Let’s imagine we want to determine the best route to take for our morning commute. To do so, we must first decide what we mean by “best.” Is our objective to optimize our trip based on travel time, mileage traveled, arriving at a certain time? After we choose this objective, we can determine the cost function of a particular decision by examining its impact. How does taking a left at Albuquerque affect our current position, travel time, and remaining distance to the destination? These state variables affect feasible future decisions and outcomes. We change state variables by adjusting control variables at any given stage. For example, we can choose to turn left or right at an intersection, or we can chose to exit the highway or continue down the road.
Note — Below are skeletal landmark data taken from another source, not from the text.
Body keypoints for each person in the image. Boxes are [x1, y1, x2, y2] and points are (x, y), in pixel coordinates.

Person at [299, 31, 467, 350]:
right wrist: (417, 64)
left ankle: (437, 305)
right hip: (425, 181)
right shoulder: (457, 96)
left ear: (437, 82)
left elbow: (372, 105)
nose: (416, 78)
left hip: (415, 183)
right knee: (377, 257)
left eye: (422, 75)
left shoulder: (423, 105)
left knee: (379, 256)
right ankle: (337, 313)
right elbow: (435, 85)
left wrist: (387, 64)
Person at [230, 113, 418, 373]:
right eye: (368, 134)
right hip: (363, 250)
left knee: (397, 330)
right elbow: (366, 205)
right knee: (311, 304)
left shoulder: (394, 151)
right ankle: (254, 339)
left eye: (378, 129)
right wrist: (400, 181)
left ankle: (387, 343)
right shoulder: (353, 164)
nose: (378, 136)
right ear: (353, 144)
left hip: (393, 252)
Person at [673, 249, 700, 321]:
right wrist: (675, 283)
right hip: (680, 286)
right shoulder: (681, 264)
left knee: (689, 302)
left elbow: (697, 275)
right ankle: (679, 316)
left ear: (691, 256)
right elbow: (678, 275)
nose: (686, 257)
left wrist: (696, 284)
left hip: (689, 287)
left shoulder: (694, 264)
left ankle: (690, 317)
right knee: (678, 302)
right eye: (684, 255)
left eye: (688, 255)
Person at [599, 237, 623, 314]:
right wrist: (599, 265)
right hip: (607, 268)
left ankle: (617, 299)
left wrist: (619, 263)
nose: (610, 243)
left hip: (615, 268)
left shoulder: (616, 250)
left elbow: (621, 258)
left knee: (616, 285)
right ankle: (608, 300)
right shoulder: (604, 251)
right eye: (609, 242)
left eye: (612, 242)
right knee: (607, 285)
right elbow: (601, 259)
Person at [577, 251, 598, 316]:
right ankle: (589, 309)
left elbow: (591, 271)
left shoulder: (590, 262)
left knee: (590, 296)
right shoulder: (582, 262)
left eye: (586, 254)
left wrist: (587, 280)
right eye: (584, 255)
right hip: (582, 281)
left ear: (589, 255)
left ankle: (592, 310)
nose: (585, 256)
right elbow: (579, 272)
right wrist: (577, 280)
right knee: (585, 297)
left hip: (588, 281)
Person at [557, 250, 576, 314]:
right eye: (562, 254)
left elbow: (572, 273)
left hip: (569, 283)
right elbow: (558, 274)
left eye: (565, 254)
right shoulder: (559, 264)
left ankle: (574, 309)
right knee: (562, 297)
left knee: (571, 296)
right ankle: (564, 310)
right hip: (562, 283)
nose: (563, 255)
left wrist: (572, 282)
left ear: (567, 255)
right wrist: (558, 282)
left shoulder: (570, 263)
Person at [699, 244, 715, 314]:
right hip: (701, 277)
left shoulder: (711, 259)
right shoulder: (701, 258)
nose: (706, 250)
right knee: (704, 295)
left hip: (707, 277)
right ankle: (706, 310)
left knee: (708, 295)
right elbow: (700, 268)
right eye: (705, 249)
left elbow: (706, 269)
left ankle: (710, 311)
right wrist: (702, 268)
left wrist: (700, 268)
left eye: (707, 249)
Each choice we make determines the state variable values we have at the next stage. Ideally we could find a policy rule that tells us which control variable values to choose at each possible state value to reach the optimal outcome: if I am at this intersection at this time, what is my best option to get to work?
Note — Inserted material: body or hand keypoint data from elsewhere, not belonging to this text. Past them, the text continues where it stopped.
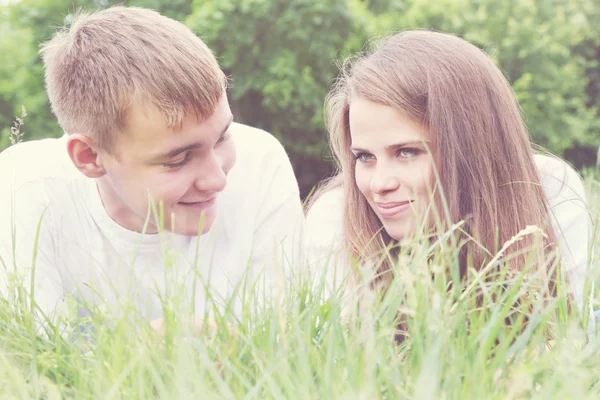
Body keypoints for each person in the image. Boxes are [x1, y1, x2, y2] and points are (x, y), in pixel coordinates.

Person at [0, 6, 304, 328]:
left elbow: (283, 338)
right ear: (89, 157)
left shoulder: (260, 161)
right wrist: (137, 353)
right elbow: (31, 365)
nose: (217, 179)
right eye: (178, 159)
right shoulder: (23, 189)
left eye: (222, 137)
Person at [305, 30, 592, 316]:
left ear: (473, 146)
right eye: (365, 157)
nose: (379, 183)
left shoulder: (548, 190)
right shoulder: (335, 219)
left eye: (407, 152)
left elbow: (562, 342)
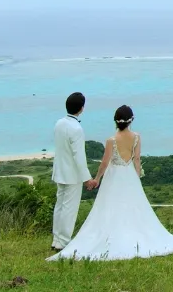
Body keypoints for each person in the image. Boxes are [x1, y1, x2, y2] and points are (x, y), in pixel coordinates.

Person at [47, 105, 173, 261]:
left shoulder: (111, 140)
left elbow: (105, 163)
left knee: (109, 207)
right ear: (131, 120)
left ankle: (90, 237)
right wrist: (136, 178)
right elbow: (137, 160)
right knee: (133, 206)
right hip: (129, 176)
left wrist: (97, 178)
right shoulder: (136, 137)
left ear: (115, 121)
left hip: (113, 177)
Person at [50, 92, 97, 253]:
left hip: (60, 171)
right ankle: (63, 242)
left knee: (60, 205)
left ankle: (56, 239)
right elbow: (79, 156)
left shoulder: (59, 123)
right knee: (69, 208)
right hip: (72, 174)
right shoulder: (76, 128)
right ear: (81, 108)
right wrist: (87, 178)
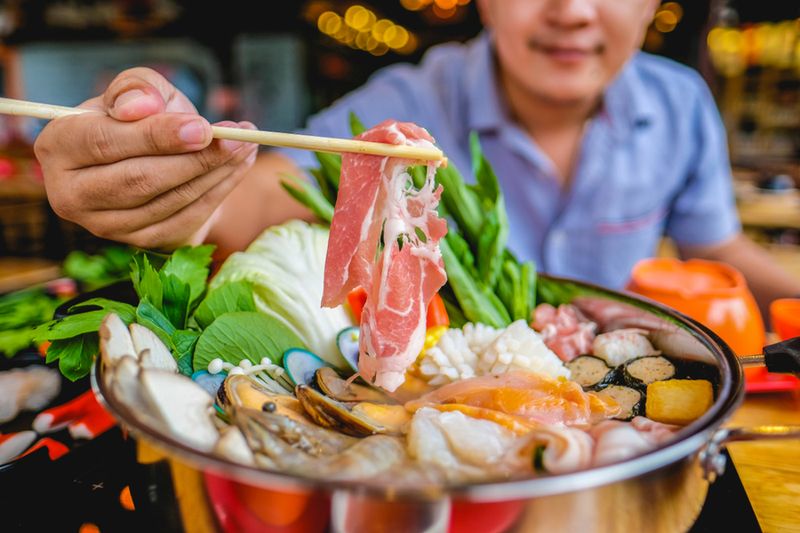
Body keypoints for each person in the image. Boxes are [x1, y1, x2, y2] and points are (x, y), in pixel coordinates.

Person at [34, 0, 800, 319]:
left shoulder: (681, 102)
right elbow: (269, 196)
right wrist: (172, 184)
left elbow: (718, 249)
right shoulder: (411, 100)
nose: (572, 12)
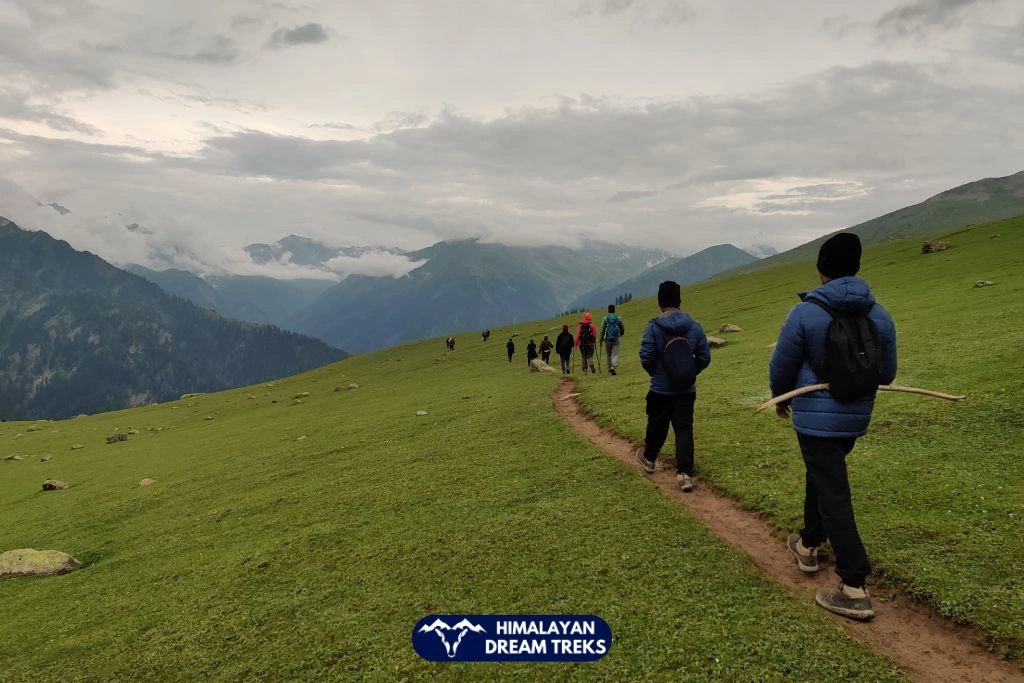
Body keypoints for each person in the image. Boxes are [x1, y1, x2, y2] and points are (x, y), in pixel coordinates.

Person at [769, 232, 897, 622]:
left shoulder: (805, 313)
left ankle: (854, 585)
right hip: (854, 418)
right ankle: (808, 544)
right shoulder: (880, 314)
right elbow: (887, 373)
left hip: (815, 417)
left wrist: (782, 398)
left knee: (833, 491)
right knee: (824, 477)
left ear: (821, 267)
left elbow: (782, 367)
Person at [635, 281, 711, 493]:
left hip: (660, 389)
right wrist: (688, 372)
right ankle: (684, 474)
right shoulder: (694, 325)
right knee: (684, 429)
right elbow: (705, 356)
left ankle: (649, 459)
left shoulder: (653, 326)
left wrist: (657, 374)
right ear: (679, 300)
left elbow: (646, 356)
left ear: (660, 302)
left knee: (657, 425)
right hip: (686, 390)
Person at [599, 304, 625, 375]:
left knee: (608, 354)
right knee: (615, 353)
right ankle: (613, 366)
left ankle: (609, 367)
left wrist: (600, 340)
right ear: (614, 310)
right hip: (616, 338)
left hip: (607, 339)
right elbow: (621, 327)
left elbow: (602, 329)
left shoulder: (605, 319)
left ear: (608, 310)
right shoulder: (618, 318)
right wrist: (621, 333)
Bellman discovered that one way to find that policy rule is through “backward induction,” measuring a decision’s value based on how it changes the possible final outcome we can reach. We then move to the previous stage and determine the cost value for those decisions. This recursive process is the foundation of what is known as stochastic dynamic programming.
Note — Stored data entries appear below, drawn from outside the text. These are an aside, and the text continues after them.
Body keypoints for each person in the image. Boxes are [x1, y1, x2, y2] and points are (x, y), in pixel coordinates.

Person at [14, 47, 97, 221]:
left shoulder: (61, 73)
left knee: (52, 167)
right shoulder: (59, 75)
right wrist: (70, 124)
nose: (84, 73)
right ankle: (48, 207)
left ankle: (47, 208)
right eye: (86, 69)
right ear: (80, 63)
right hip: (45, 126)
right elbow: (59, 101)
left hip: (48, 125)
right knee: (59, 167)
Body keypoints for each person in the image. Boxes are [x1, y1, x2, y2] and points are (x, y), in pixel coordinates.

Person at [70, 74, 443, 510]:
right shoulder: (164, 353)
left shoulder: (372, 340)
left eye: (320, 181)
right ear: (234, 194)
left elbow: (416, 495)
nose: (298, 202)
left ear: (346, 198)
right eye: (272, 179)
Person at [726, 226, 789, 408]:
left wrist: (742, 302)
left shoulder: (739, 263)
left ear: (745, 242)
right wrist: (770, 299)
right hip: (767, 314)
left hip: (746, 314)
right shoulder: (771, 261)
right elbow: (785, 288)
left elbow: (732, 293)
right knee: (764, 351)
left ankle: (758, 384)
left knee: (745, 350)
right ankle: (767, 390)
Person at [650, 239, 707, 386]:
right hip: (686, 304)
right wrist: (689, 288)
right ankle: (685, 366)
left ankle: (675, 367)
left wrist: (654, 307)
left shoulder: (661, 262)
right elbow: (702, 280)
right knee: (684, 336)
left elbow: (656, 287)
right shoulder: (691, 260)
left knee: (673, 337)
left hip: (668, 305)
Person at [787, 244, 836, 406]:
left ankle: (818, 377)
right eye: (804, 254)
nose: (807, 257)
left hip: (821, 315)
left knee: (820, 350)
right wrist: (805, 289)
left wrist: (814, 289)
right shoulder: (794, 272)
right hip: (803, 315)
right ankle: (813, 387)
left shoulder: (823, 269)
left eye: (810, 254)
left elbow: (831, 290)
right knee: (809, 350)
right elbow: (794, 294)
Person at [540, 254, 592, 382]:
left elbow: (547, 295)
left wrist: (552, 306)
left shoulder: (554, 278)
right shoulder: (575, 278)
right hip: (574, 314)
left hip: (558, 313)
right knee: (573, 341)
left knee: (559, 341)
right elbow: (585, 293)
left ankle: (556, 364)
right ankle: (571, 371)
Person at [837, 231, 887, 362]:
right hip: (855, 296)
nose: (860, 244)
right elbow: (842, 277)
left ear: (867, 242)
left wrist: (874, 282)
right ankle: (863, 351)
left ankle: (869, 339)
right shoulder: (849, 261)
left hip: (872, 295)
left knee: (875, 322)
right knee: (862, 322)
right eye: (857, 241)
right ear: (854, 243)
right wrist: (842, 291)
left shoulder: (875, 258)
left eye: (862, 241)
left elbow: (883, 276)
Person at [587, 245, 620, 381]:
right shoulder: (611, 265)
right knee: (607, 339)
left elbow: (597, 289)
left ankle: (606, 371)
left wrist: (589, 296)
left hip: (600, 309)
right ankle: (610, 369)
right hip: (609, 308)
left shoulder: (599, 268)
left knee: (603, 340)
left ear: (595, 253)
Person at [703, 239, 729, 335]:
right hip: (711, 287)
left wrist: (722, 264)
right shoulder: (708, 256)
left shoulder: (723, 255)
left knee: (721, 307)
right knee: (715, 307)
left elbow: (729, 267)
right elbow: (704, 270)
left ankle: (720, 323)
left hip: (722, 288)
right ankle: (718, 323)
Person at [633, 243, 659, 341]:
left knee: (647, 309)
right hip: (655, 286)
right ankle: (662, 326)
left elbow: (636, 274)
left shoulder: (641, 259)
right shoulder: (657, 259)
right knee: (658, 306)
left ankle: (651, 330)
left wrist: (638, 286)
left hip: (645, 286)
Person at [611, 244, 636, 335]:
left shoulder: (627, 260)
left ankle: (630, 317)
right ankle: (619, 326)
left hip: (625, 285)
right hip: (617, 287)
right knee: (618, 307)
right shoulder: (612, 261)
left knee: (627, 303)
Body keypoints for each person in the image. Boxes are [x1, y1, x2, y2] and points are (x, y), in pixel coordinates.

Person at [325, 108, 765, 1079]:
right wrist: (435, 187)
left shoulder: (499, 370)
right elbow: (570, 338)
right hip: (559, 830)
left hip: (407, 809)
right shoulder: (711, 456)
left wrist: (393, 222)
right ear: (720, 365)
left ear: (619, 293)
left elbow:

Stochastic dynamic programming problems can be solved completely for relatively small-state problems using various established techniques including value iteration and policy iteration. For large-state problems, methods exist under the umbrella of approximate dynamic programming such as rollout, in which the Bellman recursion is evaluated for a manageable number of steps and an assumed near-optimal base policy (based on separability or other considerations) is used to approximate optimality thereafter.
Making Decisions in Variable Timeframe and Uncertain Environment
For real-world problems, the strategy we choose may change based on the length of time we are considering. For example, we might apply a different strategy for short-term stock market investments than we would in the longer-term or when a major fluctuation affects our investment. We may also face uncertainty about state variable changes from control variables or outside influences. Markov decision processes, in which incremental rewards are accumulated by sequentially applying possible control actions at appropriate decision steps, and for which available control choices at each step have estimable random consequences, gives us a framework of choosing the optimal decision over the short term while making data-driven estimations of variables.